Arthur D. Weekes and John A. Weekes, Jr., for the appellant.
Franklin Bien, for the respondent.
The mortgage being foreclosed was the fourth mortgage upon the property to be sold. The title acquired by the purchaser would be subject to three prior mortgages, aggregating $41,000, besides some interest. There were unpaid taxes and water-rate liens against the property, amounting to $1,500. The mortgage being foreclosed, with interest, amounted to upwards of $4,200. The liens on the property, down to and including plaintiff's mortgage and costs of the action, thus amounted to about $47,000. The only proof as to the value of the mortgaged property was that, in 1890, it was sold for $46,000. The respondent was a defendant in the foreclosure action, having a fifth mortgage upon the property of $15,000. He did not answer in the action, and never appeared therein until the motion for a confirmation of the referee's report and for judgment was made, and he then appeared and asked for and procured the clause to be inserted in the order staying proceedings, from which clause this appeal is taken. The condemnation proceedings had been running two years, and were likely to run two years longer. Whatever may be said as to the power to grant a stay of proceedings at all, we certainly think the court was not authorized to grant the stay without requiring some security from the respondent to protect the plaintiff from loss that might result from the stay. It may well be said that the defendant's interests would be best served by staying the sale until the termination of the condemnation proceedings, but if he desired such a stay for his own protection he should have been required to bear the burden and take the chances himself and not compel the plaintiff to take all the risk. The plaintiff had a right to foreclose his mortgage, to move along and have a sale of the property under his judgment. He could protect his interests on the sale. His right to so proceed and have the sale made certainly should not have been interfered with or taken away for the benefit of a subsequent incumbrancer, unless the party asking for the stay was willing to and should give adequate security that he, the plaintiff, would not suffer by the delay. He should have been required to give security that the property would finally sell for enough to cover the expenses of the sale and the amount due upon plaintiff's mortgage, with interest and costs.

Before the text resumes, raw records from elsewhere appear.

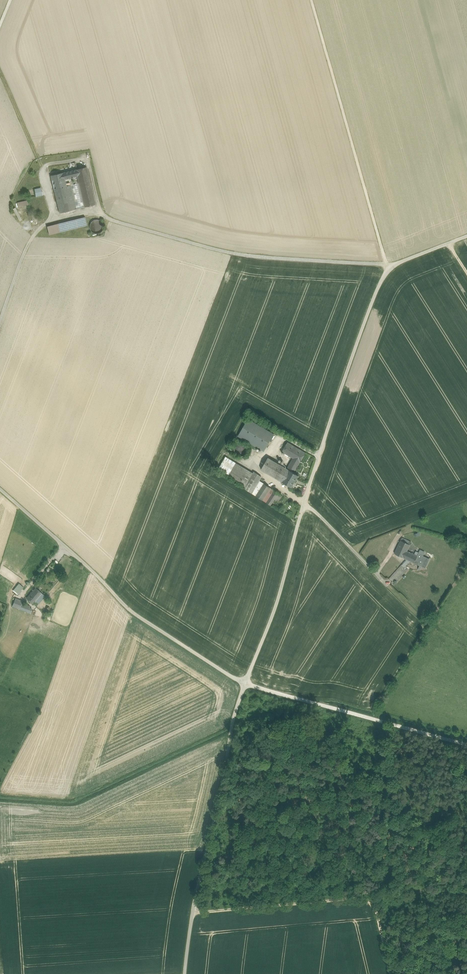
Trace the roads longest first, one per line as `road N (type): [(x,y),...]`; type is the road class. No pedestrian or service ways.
road 1 (unclassified): [(466,236),(401,262),(379,287),(244,684)]
road 2 (track): [(54,221),(92,213),(233,253),(392,267)]
road 3 (unclassified): [(244,684),(128,607),(0,488)]
road 4 (unclassified): [(244,684),(188,973)]
road 5 (track): [(386,264),(310,0)]
road 6 (unclassified): [(466,745),(244,684)]
road 7 (track): [(398,973),(382,899),(463,891)]

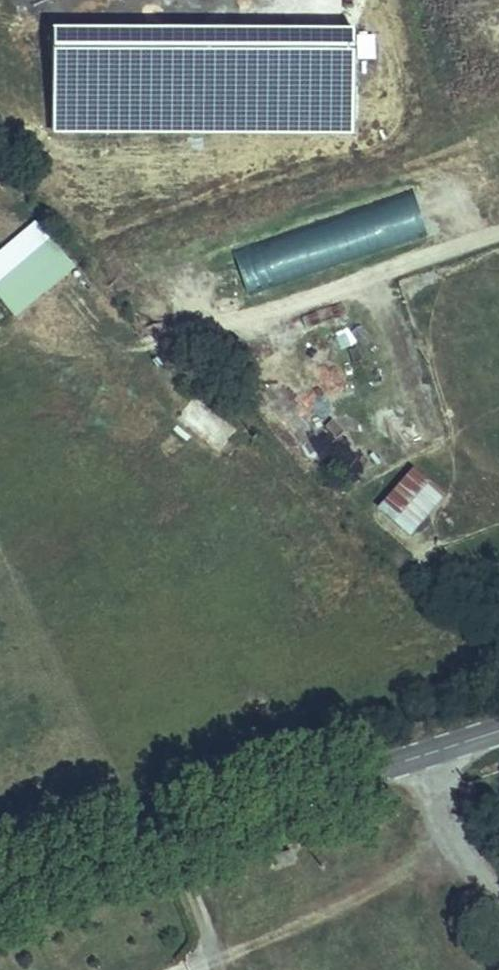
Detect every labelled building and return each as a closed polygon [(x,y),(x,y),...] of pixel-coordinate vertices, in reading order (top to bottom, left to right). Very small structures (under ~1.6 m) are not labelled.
[(417,190),(374,198),(383,244),(426,235),(417,190)] [(349,211),(206,257),(220,302),(364,256),(349,211)] [(75,265),(50,236),(0,280),(0,299),(16,317),(75,265)] [(340,347),(367,341),(364,328),(337,334),(340,347)] [(376,507),(409,535),(446,492),(412,464),(376,507)]
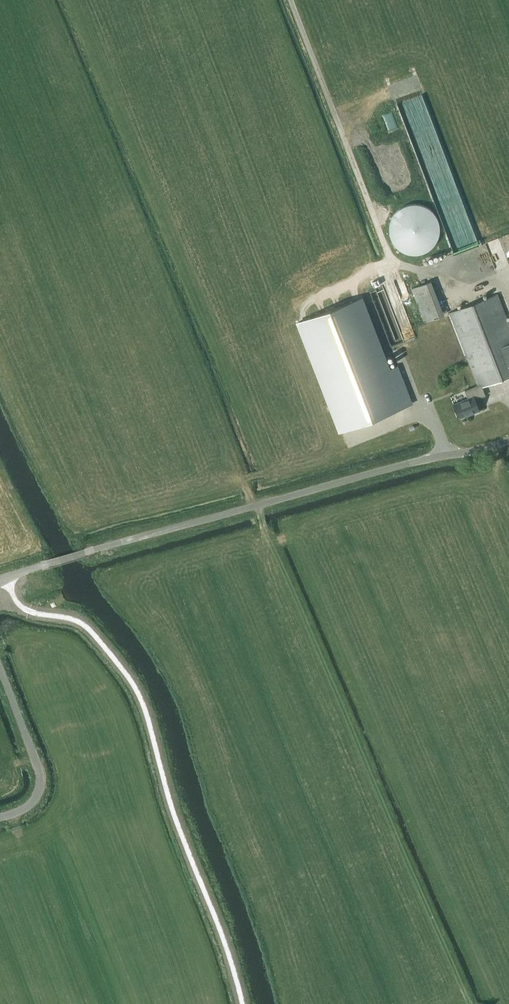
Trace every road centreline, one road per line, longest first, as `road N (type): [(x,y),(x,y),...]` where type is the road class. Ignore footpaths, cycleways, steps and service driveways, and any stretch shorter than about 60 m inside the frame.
road 1 (unclassified): [(0,580),(83,551),(508,441)]
road 2 (unclassified): [(0,822),(39,800),(42,778),(0,668)]

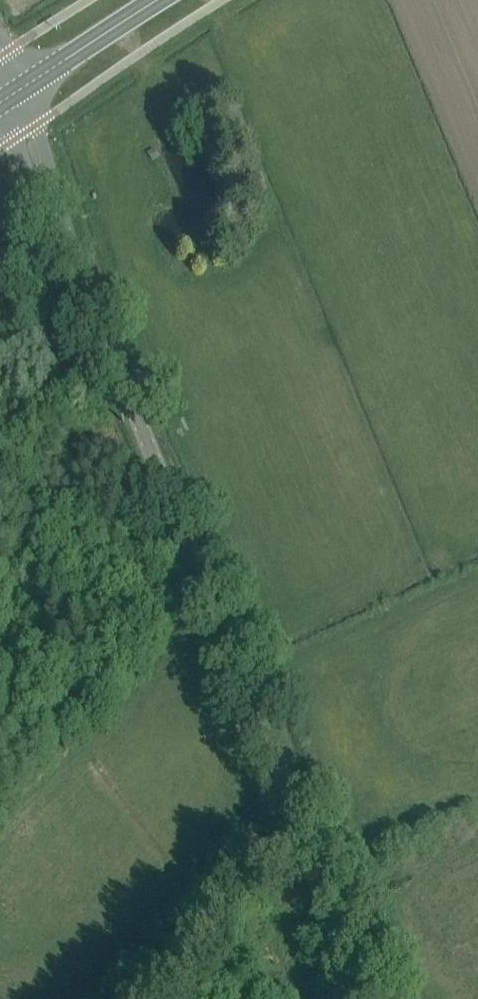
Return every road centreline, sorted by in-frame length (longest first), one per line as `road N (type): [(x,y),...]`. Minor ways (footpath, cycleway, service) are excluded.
road 1 (tertiary): [(387,998),(10,97)]
road 2 (track): [(313,817),(165,998)]
road 3 (secondary): [(10,97),(165,0)]

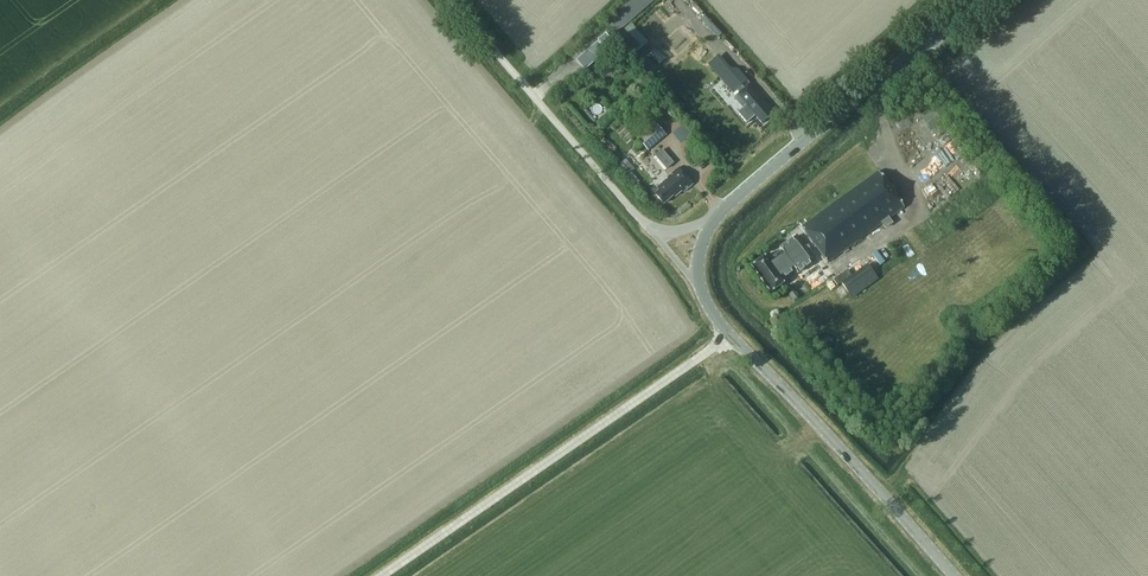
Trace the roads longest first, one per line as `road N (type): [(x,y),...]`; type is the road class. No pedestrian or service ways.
road 1 (track): [(385,575),(729,339)]
road 2 (tertiary): [(946,575),(729,339),(697,289)]
road 3 (tertiary): [(717,220),(972,0)]
road 4 (unclassified): [(648,229),(447,0)]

The plaintiff was in no way precluded from proceeding with his mortgage foreclosure by proving his mortgage in the condemnation proceedings.
We think the clause in the order appealed from should be reversed, with costs of the appeal, and a sale ordered in the usual form.
VAN BRUNT, P.J., RUMSEY, PATTERSON and PARKER, JJ., concurred.
The clause appealed from in order reversed, with ten dollars costs and disbursements, and a sale ordered in the usual form.